— TAREFA ESCRITA A —
Passe para o inglês esta frase do trecho citado sobre a economia brasileira: "O Brasil, colhido no contrapé da ressaca global, encontrará dificuldades para sair da crise dupla em que está mergulhado, tornando limitadas as alternativas para o governo em função – já de si, como vimos, carente de boas soluções."

— TRECHO CITADO —

O Brasil, colhido no contrapé da ressaca global, encontrará dificuldades para sair da crise dupla em que está mergulhado, tornando limitadas as alternativas para o governo em função – já de si, como vimos, carente de boas soluções.
O MUNDO GIRA
Nota
Enquanto o governo se perde no atoleiro de sua indecisão, o povo vai enfrentando as conseqüências desse descompasso entre o país oficial e o país real: os juros para a pessoa física subiram pelo 16º mês, chegando a 410,97% no cartão de crédito e a 7,67%/mês nos empréstimos bancários para a pessoa física. Um colunista de jornal semanário do interior paranaense registrou: 600 mil micro-empresas fechadas em 24 meses, das quais 100 mil lojas de portas cerradas no ano passado; caderno escolar com carga tributária de 43% e até o feijão, pagando 30% de imposto. E o desemprego chegando a 10% no ano.

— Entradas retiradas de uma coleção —
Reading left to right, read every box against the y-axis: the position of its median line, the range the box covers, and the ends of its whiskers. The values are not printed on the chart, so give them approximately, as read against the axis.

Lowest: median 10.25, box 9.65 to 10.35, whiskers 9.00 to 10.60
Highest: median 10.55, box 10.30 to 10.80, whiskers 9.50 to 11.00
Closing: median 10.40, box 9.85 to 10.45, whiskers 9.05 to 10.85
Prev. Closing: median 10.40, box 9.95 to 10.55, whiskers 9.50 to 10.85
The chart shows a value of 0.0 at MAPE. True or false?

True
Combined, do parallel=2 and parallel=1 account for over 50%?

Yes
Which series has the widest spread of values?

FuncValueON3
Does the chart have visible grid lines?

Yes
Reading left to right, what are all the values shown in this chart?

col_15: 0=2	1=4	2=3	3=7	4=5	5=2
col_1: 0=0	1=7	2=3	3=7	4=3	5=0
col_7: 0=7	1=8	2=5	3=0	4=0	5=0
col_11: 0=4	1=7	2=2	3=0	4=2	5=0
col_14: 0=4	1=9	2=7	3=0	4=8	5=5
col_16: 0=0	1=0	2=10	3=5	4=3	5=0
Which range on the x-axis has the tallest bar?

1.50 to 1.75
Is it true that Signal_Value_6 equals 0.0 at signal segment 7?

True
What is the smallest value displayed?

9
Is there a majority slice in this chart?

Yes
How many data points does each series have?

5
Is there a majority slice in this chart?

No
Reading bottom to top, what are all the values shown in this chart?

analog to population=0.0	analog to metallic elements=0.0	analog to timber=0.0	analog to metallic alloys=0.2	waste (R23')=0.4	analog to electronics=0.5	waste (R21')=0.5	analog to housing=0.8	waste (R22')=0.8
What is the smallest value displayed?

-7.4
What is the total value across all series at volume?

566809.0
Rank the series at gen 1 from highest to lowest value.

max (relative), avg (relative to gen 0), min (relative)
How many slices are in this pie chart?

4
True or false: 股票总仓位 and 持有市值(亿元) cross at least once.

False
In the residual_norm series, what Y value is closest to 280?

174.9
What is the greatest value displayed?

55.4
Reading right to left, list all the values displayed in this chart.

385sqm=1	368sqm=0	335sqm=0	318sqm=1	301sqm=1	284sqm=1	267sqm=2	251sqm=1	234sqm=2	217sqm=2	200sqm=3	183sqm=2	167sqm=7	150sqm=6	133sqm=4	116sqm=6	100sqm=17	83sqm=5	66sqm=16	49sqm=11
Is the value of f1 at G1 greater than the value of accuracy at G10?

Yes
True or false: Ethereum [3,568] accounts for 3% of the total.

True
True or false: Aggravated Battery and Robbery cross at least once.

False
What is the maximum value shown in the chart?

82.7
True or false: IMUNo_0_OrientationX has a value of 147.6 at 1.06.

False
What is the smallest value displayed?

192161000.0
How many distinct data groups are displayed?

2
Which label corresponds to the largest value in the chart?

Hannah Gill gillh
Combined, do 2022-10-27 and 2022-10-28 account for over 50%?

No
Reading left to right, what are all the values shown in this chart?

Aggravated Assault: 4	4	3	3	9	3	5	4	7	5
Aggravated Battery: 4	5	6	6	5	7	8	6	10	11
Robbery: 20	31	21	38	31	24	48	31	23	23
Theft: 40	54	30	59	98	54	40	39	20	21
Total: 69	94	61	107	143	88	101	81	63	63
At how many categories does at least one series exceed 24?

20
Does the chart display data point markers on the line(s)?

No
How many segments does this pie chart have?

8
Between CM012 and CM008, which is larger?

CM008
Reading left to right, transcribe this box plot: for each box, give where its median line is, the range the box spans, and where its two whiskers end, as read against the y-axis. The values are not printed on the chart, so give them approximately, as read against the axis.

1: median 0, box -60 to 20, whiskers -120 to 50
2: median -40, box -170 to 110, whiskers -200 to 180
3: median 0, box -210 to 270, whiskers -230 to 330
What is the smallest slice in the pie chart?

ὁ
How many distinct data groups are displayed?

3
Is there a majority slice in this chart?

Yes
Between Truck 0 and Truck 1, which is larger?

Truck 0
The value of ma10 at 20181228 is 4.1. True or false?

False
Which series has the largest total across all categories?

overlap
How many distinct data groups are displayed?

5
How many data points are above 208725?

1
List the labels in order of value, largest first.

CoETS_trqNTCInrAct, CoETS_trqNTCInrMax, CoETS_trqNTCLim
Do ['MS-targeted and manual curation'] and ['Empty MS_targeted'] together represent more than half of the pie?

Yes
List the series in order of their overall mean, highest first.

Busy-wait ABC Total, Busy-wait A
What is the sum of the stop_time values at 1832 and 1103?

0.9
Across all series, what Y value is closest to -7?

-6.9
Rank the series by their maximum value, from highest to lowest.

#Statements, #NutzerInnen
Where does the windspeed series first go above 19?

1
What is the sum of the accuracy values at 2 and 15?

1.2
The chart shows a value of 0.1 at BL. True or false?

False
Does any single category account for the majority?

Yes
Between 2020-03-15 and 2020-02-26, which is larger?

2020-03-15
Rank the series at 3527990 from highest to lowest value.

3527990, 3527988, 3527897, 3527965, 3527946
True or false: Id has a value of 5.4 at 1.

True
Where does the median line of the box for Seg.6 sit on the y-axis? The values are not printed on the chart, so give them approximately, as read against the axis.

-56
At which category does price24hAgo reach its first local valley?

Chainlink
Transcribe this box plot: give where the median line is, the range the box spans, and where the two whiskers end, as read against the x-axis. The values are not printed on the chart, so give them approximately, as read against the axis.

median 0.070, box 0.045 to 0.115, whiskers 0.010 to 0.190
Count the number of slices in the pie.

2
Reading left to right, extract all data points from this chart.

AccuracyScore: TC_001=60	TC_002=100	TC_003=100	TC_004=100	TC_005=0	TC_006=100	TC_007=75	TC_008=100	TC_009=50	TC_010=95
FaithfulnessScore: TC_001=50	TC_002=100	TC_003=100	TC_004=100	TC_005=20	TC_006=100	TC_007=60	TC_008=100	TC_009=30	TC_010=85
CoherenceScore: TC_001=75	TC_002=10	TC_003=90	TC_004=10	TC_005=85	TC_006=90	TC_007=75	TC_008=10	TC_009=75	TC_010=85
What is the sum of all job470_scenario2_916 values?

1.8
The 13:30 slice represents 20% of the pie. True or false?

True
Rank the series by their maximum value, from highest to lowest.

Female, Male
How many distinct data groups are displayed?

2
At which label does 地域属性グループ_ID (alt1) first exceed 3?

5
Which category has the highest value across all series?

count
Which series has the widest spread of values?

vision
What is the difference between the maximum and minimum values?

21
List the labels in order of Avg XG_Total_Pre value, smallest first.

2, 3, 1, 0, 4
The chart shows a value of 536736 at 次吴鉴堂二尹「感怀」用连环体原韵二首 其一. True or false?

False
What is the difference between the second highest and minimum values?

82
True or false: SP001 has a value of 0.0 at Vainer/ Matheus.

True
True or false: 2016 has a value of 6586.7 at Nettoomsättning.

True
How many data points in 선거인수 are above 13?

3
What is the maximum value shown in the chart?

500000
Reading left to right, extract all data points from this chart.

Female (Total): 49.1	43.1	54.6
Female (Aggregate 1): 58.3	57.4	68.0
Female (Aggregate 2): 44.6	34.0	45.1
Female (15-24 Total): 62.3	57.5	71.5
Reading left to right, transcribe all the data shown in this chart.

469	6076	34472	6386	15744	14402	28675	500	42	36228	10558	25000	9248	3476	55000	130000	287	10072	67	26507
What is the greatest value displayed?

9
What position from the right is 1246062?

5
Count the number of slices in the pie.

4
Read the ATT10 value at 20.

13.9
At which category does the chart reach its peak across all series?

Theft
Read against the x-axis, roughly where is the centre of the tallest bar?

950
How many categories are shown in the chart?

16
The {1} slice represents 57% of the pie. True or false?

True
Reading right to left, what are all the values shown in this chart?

— TAREFA ESCRITA B —
Separe todas as linhas das entradas acima que contêm a palavra "many", respeitando maiúsculas e minúsculas.

— RESPOSTA DA TAREFA A —
Brazil, caught off balance by the global hangover, will have difficulty getting out of the double crisis in which it is immersed, which limits the alternatives for the government in office – a government that is, as we have seen, already short of good solutions in itself.

— RESPOSTA DA TAREFA B —
How many data points does each series have?
How many slices are in this pie chart?
How many distinct data groups are displayed?
At how many categories does at least one series exceed 24?
How many segments does this pie chart have?
How many distinct data groups are displayed?
How many distinct data groups are displayed?
How many data points are above 208725?
How many distinct data groups are displayed?
How many data points in 선거인수 are above 13?
How many categories are shown in the chart?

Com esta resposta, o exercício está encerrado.